→ WHAT THE EXERCISE ASKS
From the line containing "vfov_deg: 19.1" through the last line of the entries, output the text exactly. Pictures stay out.

→ THE DATA

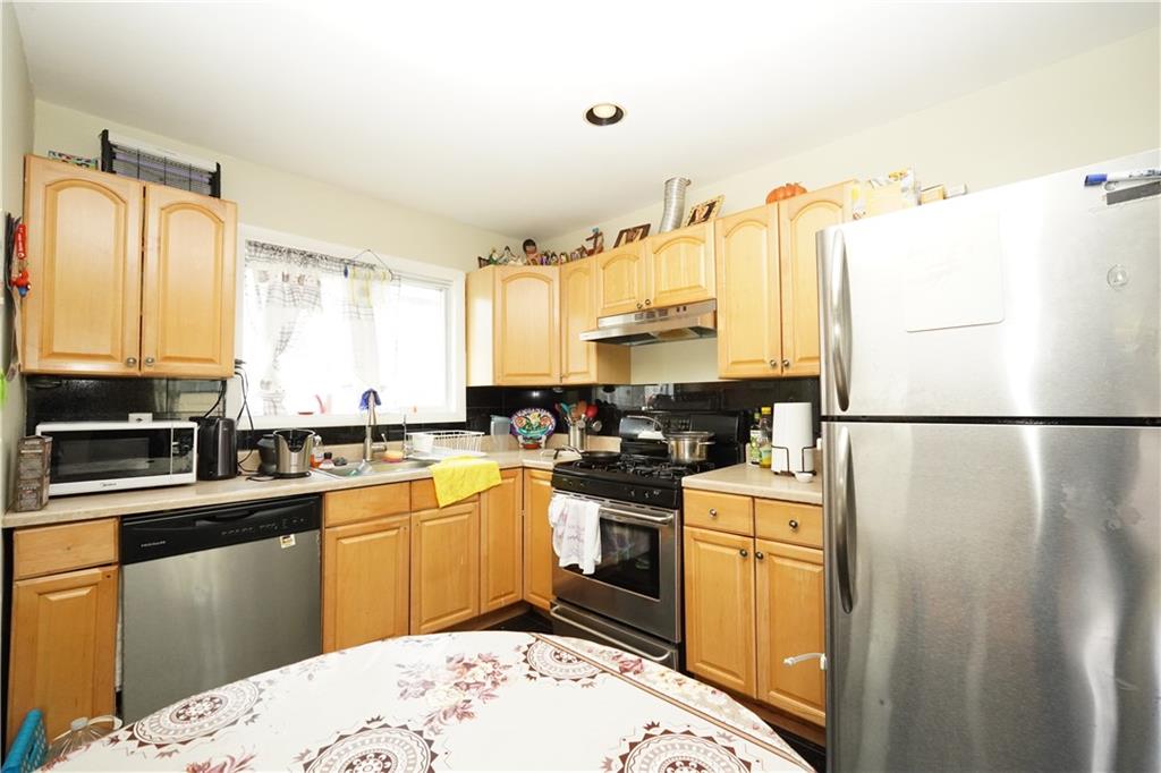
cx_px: 580
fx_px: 484
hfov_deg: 100.4
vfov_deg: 77.3
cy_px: 386
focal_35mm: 15
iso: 2500
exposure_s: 1/125
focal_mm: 10
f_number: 4.5
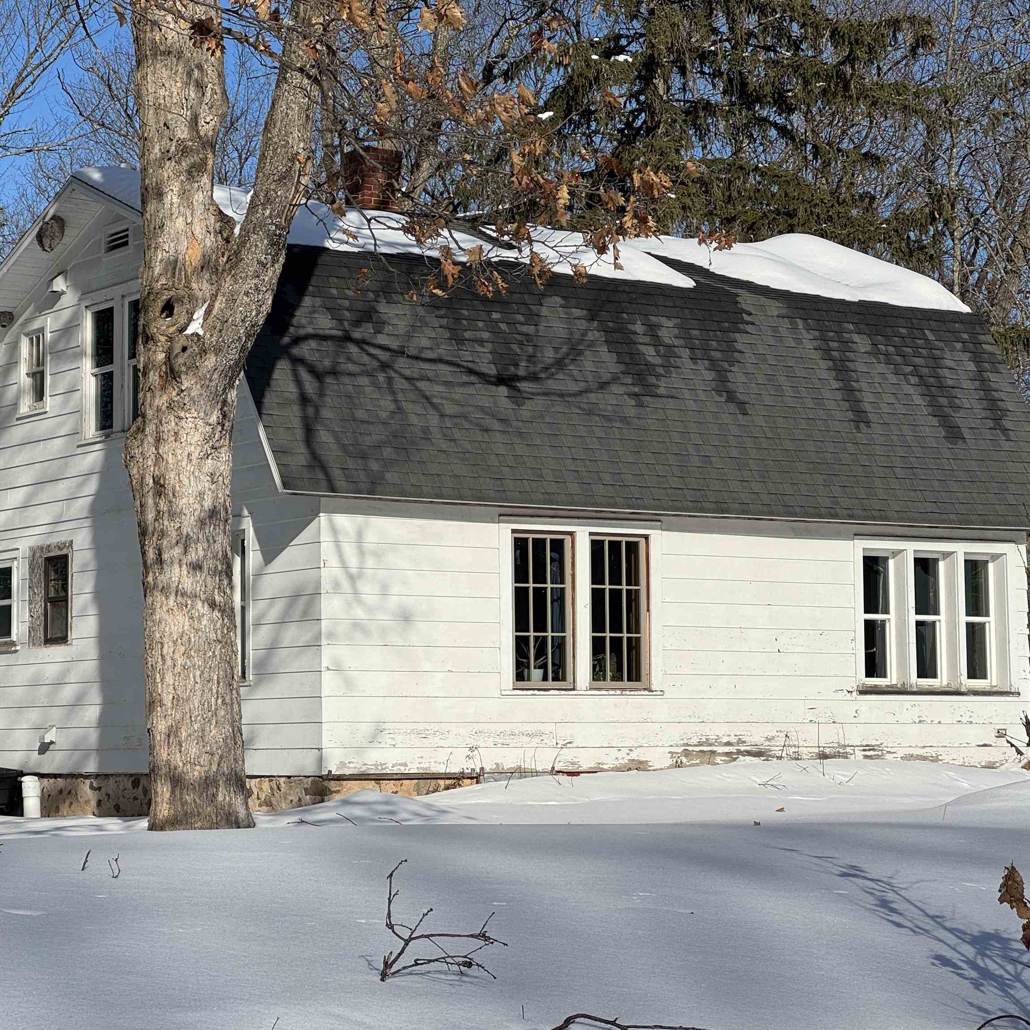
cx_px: 420
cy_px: 516
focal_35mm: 91
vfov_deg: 19.1
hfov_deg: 19.1
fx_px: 3063
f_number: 2.8
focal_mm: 9
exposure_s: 1/1845
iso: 25
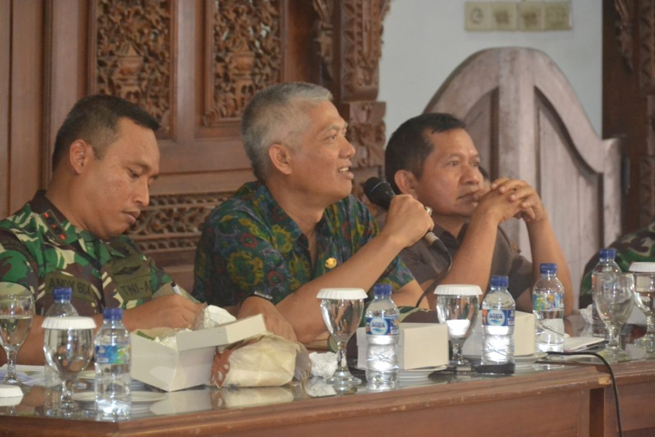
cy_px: 218
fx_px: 4640
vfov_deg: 5.4
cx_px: 328
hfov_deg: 8.1
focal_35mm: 255
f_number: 5.6
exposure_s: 1/60
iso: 3200
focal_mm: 170
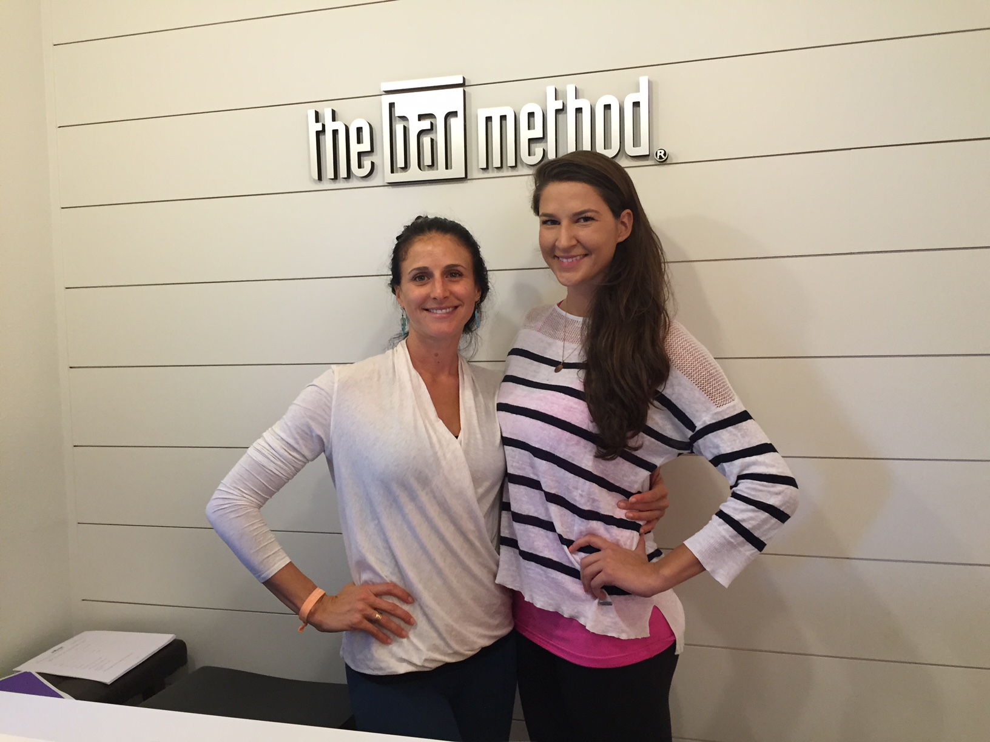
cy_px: 371
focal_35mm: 29
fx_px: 829
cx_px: 495
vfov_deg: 48.2
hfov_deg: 61.7
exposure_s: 1/30
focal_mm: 4.15
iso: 125
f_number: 2.2
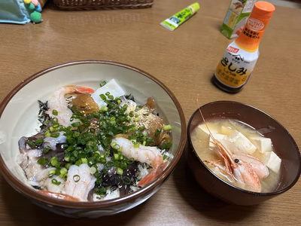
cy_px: 113
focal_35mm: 26
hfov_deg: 67.3
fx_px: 226
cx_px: 150
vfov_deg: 53.1
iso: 200
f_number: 1.5
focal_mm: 5.7
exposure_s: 1/50
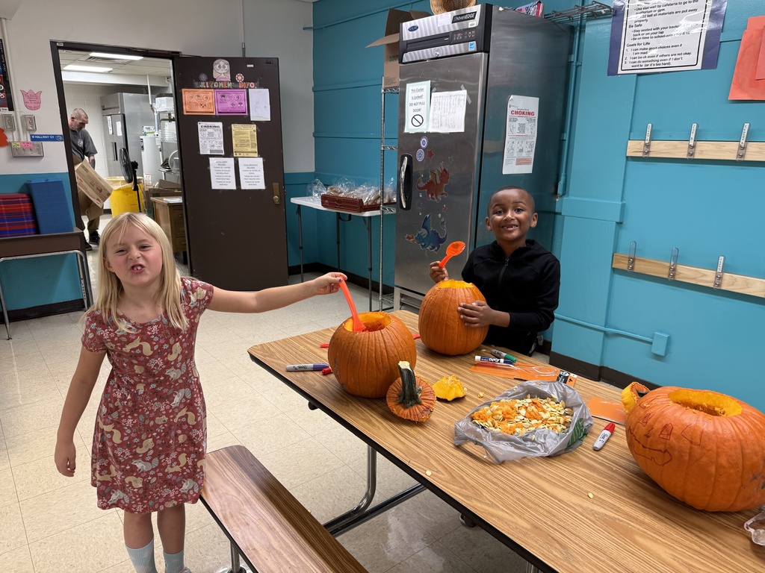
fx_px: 530
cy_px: 286
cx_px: 382
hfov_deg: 71.6
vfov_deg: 56.8
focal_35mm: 24
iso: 125
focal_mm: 6.76
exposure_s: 1/60
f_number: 1.78
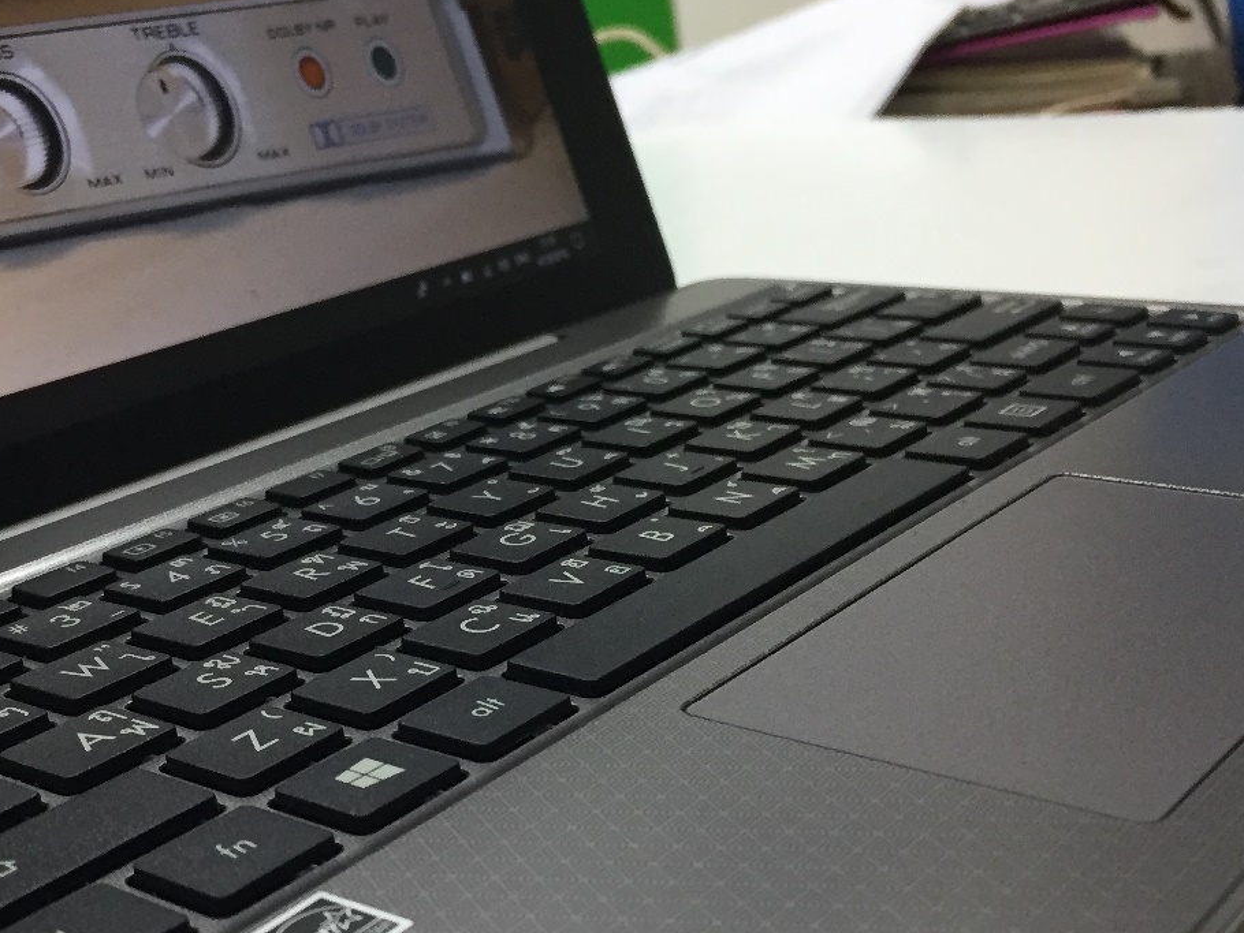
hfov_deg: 36.4
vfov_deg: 27.8
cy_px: 654
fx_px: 1869
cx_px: 416
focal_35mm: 52
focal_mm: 4.15
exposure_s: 1/33
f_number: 2.2
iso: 64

→ SOLUTION TO THIS PROBLEM
vfov_deg: 19.1
hfov_deg: 19.1
fx_px: 3063
f_number: 2.8
focal_mm: 9
exposure_s: 1/1845
iso: 25
cy_px: 218
fx_px: 4640
vfov_deg: 5.4
cx_px: 328
hfov_deg: 8.1
focal_35mm: 255
f_number: 5.6
exposure_s: 1/60
iso: 3200
focal_mm: 170
cy_px: 371
focal_35mm: 29
fx_px: 829
cx_px: 495
vfov_deg: 48.2
hfov_deg: 61.7
exposure_s: 1/30
focal_mm: 4.15
iso: 125
f_number: 2.2
cy_px: 113
focal_35mm: 26
hfov_deg: 67.3
fx_px: 226
cx_px: 150
vfov_deg: 53.1
iso: 200
f_number: 1.5
focal_mm: 5.7
exposure_s: 1/50
fx_px: 530
cy_px: 286
cx_px: 382
hfov_deg: 71.6
vfov_deg: 56.8
focal_35mm: 24
iso: 125
focal_mm: 6.76
exposure_s: 1/60
f_number: 1.78
hfov_deg: 36.4
vfov_deg: 27.8
cy_px: 654
fx_px: 1869
cx_px: 416
focal_35mm: 52
focal_mm: 4.15
exposure_s: 1/33
f_number: 2.2
iso: 64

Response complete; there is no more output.